Can I tell you how much I LOVE this jam! This is my personal favorite right now and has been for almost a year since I started making it. I got the original recipe from Embellish blog but of course did some tweaking of my own. So here goes!

Prep Work:

Fill up your canner and get the water boiling. This always seems to take a long time for my stove, so I do it first thing. Now if it boils before I am ready, I just turn it off and cover it. Then to start it re-boiling is really easy and fast.

You will need to wash the jars and sterilize them. I found that one batch makes about 7 half pint (8oz) jars.

To sterilize them I put them face down in boiling water for 10 minutes.

While they are sterilizing you can get going on the jam and just take a minute when they are done to put them on a towel on your counter.

You will also need freshly squeezed lemon juice. I show you in this post how I juice and store lemons.

The last thing you will need is orange zest. (or basically tiny pieces or orange peel. My sister bought me this nifty tool that made the zest the perfect size. The recipe calls for 1 TB of zest, I found that one medium size orange gives you about that much, maybe a little more.

  The Process:

In the recipe you will use 1 part blackberries to 2 parts blueberries. So I used 2- 6oz containers of blackberries to 4- 6oz containers of blueberries. As a note, I have done a 1:1 ratio (3 containers of each) and that is delicious too, but you have a lot more little seeds from the blackberries to deal with. It just depends on your taste!

Rinse them well and pick through to make sure you get rid of the bad ones. This may look like a lot of berries to you because I actually doubled the recipe for my batch. -It really is that yummy!

The original recipe says to mash up the berries, but I prefer to blend mine. So blend away!

Pour the blueberry mush into a large pot.

Blend the blackberries and mix that in with the blueberries. I love the blackberry color. Sorry these pics were so bad, but I was trying to can, take pics, and all the help I had was my 4 year old daughter (who's pink jacket you can see is this picture!)

This is the point that you stir in the pectin and cook.

It is about this time that I like to boil the sealing caps. You just need to boil them for a few minutes, or longer. It is pretty flexible.

Mix in the sugar, zest, and juice and cook some more. (Sorry again for the blur!- ahhh)

When it is done cooking, set it off the burner. You can scrape off the foam that forms on the top. It makes the jars prettier because you don't have this weird foam layer on the top when you open them.
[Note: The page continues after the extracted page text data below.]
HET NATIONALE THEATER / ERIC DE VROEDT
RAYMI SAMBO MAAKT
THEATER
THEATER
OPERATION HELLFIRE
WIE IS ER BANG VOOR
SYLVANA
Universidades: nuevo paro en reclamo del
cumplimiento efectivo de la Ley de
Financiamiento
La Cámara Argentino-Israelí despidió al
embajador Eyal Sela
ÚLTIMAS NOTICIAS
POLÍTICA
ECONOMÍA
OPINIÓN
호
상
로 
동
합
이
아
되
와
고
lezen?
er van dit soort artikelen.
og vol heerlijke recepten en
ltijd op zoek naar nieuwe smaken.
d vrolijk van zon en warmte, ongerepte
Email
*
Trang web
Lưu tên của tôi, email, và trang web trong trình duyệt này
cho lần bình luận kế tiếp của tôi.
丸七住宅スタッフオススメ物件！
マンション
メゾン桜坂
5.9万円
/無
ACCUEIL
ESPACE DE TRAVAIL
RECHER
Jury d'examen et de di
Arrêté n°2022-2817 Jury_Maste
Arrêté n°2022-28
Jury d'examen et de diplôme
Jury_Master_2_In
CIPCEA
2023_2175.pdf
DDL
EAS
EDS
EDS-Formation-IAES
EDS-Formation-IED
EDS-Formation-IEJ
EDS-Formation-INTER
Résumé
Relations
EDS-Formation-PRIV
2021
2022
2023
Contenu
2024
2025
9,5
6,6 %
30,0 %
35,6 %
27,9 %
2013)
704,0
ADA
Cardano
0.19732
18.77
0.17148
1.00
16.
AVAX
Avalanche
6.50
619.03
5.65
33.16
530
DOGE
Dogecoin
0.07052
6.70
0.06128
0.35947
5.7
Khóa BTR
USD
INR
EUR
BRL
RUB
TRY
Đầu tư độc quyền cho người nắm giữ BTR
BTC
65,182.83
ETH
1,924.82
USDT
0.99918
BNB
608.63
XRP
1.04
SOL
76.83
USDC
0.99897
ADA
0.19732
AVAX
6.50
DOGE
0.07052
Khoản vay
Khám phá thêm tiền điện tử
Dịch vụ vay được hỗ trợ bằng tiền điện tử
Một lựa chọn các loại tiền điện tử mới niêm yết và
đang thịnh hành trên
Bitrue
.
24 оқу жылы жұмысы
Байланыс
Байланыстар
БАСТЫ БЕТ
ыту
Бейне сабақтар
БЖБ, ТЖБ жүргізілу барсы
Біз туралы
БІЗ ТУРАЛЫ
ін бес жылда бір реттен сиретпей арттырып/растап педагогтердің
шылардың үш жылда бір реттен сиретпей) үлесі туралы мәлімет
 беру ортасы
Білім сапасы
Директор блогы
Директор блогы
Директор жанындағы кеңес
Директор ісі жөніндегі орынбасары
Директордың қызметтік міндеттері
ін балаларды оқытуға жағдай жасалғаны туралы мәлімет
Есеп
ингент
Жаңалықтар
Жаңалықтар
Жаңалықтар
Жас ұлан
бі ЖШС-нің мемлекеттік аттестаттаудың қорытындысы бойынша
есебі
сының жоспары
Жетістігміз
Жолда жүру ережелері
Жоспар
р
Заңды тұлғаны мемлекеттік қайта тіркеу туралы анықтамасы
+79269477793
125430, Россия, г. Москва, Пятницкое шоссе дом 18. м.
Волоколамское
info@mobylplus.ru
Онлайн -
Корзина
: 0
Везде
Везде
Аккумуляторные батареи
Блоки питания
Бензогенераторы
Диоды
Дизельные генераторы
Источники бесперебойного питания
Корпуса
I have found that if you let the berry mixture sit for a few minutes (maybe 5-10 minutes) that the foam is so much easier to scrape off. You can see that right here. It just came right off so easily!

Next is to pour the jam into the jars and fill with a 1/4 inch allowance on the top.
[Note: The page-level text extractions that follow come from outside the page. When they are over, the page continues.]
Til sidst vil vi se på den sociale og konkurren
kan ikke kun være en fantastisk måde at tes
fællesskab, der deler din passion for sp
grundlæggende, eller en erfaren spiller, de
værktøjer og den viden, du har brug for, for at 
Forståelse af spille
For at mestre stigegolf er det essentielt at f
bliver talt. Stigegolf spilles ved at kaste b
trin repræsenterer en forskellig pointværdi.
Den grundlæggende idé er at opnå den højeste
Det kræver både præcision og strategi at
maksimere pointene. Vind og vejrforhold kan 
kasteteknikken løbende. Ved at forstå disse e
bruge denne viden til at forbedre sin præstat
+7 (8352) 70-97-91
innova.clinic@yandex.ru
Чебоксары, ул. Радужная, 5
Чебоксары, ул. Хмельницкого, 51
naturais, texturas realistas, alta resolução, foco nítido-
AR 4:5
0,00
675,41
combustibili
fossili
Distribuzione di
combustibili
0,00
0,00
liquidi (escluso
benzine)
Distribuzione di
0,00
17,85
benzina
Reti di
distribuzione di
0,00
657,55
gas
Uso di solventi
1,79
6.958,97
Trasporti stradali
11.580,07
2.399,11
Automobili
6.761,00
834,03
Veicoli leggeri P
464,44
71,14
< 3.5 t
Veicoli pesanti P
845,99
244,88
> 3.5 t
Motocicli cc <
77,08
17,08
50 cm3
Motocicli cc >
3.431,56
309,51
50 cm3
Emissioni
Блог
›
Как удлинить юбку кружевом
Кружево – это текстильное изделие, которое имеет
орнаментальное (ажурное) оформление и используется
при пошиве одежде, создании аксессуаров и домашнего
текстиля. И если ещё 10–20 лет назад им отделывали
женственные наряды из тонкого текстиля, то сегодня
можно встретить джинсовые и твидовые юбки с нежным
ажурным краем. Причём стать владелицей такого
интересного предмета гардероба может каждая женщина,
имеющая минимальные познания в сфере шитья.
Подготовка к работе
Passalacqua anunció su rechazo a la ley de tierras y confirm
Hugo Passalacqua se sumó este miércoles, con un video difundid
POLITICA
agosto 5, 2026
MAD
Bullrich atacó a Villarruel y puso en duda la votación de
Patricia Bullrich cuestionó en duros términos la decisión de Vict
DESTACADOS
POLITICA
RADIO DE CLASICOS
Wipe the lip clean so that the cap will adhere and seal.

Take the lid out with one of these nifty magnetic tools.

Place it on the jar and screw on the outside ring.
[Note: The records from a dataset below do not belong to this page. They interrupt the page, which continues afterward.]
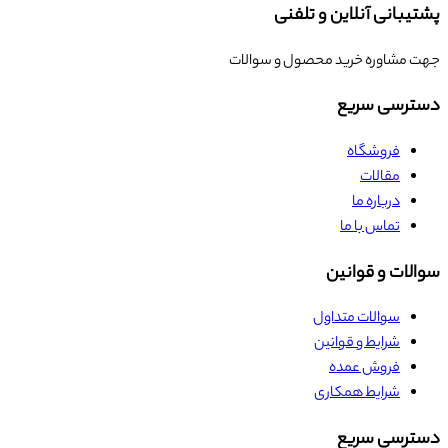
پشتیبانی آنلاین و تلفنی
جهت مشاوره خرید محصول و سوالات
دسترسی سریع
فروشگاه
مقالات
درباره ما
تماس با ما
سوالات و قوانین
سوالات متداول
شرایط و قوانین
فروش عمده
شرایط همکاری
دسترسی سریع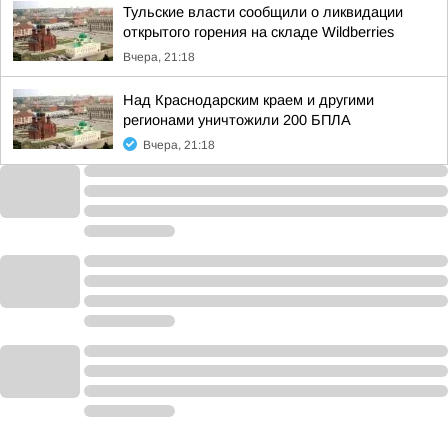
Тульские власти сообщили о ликвидации
открытого горения на складе Wildberries
Вчера, 21:18
Над Краснодарским краем и другими
регионами уничтожили 200 БПЛА
Вчера, 21:18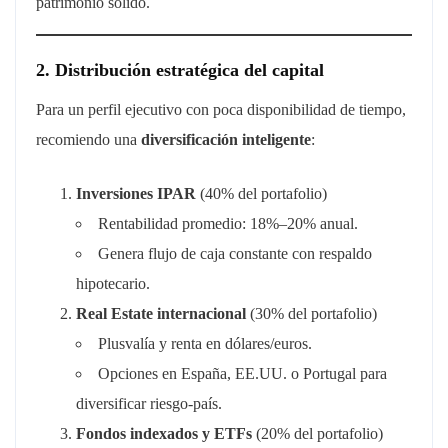
patrimonio sólido.
2. Distribución estratégica del capital
Para un perfil ejecutivo con poca disponibilidad de tiempo,
recomiendo una
diversificación inteligente
:
Inversiones IPAR
(40% del portafolio)
Rentabilidad promedio: 18%–20% anual.
Genera flujo de caja constante con respaldo
hipotecario.
Real Estate internacional
(30% del portafolio)
Plusvalía y renta en dólares/euros.
Opciones en España, EE.UU. o Portugal para
diversificar riesgo-país.
Fondos indexados y ETFs
(20% del portafolio)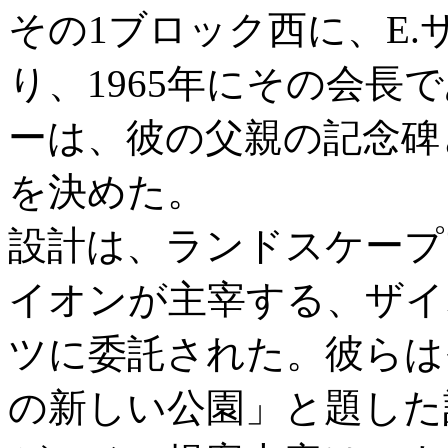
その1ブロック西に、E.
り、1965年にその会長
ーは、彼の父親の記念碑
を決めた。
設計は、ランドスケープ
イオンが主宰する、ザイ
ツに委託された。彼らは
の新しい公園」と題した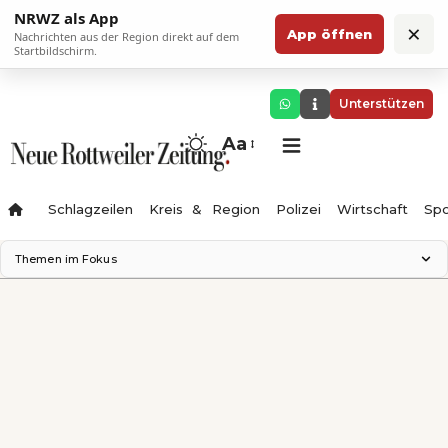
NRWZ als App
×
App öffnen
Nachrichten aus der Region direkt auf dem
Startbildschirm.
Unterstützen
Aa
Schlagzeilen
Kreis & Region
Polizei
Wirtschaft
Spo
Themen im Fokus
Landesgartenschau 2028
Science Center
Staatsmann: Theater & Denken
Ferienzauber '26
Testturm
Neckarline
Gäubahn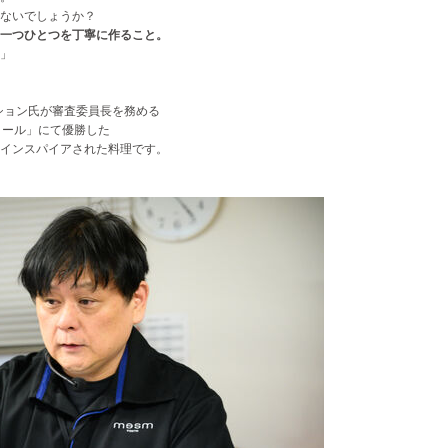
ないでしょうか？
一つひとつを丁寧に作ること。
」
ション氏が審査委員長を務める
クール」にて優勝した
インスパイアされた料理です。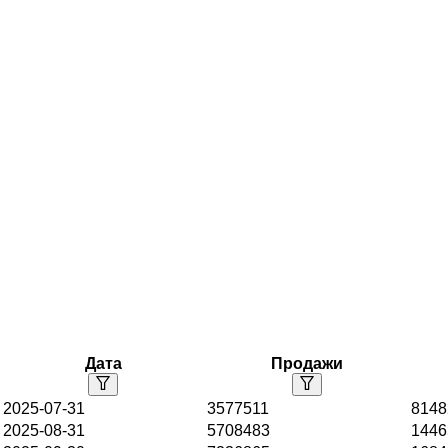
Дата
Продажи
2025-07-31
3577511
8148
2025-08-31
5708483
1446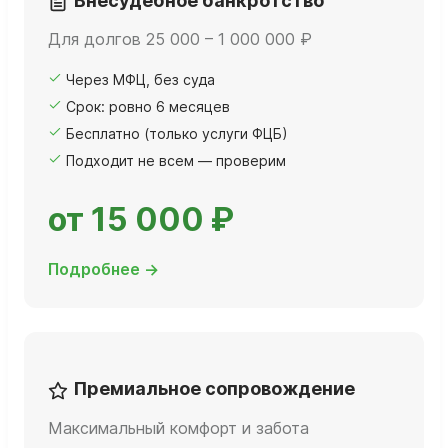
Внесудебное банкротство
Для долгов 25 000 – 1 000 000 ₽
Через МФЦ, без суда
Срок: ровно 6 месяцев
Бесплатно (только услуги ФЦБ)
Подходит не всем — проверим
от 15 000 ₽
Подробнее →
Премиальное сопровождение
Максимальный комфорт и забота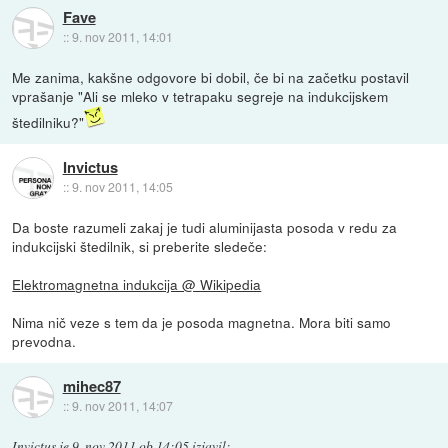
Fave
::
9. nov 2011, 14:01
Me zanima, kakšne odgovore bi dobil, če bi na začetku postavil
vprašanje "Ali se mleko v tetrapaku segreje na indukcijskem
štedilniku?"
Invictus
::
9. nov 2011, 14:05
Da boste razumeli zakaj je tudi aluminijasta posoda v redu za
indukcijski štedilnik, si preberite sledeče:
Elektromagnetna indukcija @ Wikipedia
Nima nič veze s tem da je posoda magnetna. Mora biti samo
prevodna.
mihec87
::
9. nov 2011, 14:07
Invictus
je
9. nov 2011 ob 14:05
izjavil
:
Place them in your boiling canner for 15 minutes.

Take out the jars and place on your counter. You will start to hear the magical sound of popping as the cans seal. You can see that the jar in the middle back has already sealed because of the indentation in the center! I leave the jars there overnight to cool and then check to see if any didn't seal in the morning. I had one that didn't, so that means it is the first to get eaten! Yeah!!!

Open up a jar and get munching! You will love how it tastes! It is great on sandwiches, toast, and a personal favorite, waffles!

It is worth every minute you took to make it... trust me! (p.s.- Beware of giving jars away, you will get requests for more! :)
The Recipe:

Berry Citrus Jam

Yields: about 7 half-pints
Ingredients:
4- 6oz containers of blueberries
2- 6oz containers of blackberries
1 Tablespoon orange zest
1/3 cup lemon juice
5 cups of sugar
1 package pectin
Directions:
Blend the berries. Combine with pectin in a large pot and bring to a  boil, stirring frequently. Add the sugar and stir until dissolved. Stir in the orange zest and lemon juice. Bring to a rolling boil and boil hard for 1 minute stirring constantly. Remove from heat. Skim off foam. Fill hot jars with jam leaving a 1/4 inch space at top. Add the sealer cap and ring cap. Place in boiling canner for 15 minutes. Remove from canner and leave on counter to cool. Enjoy!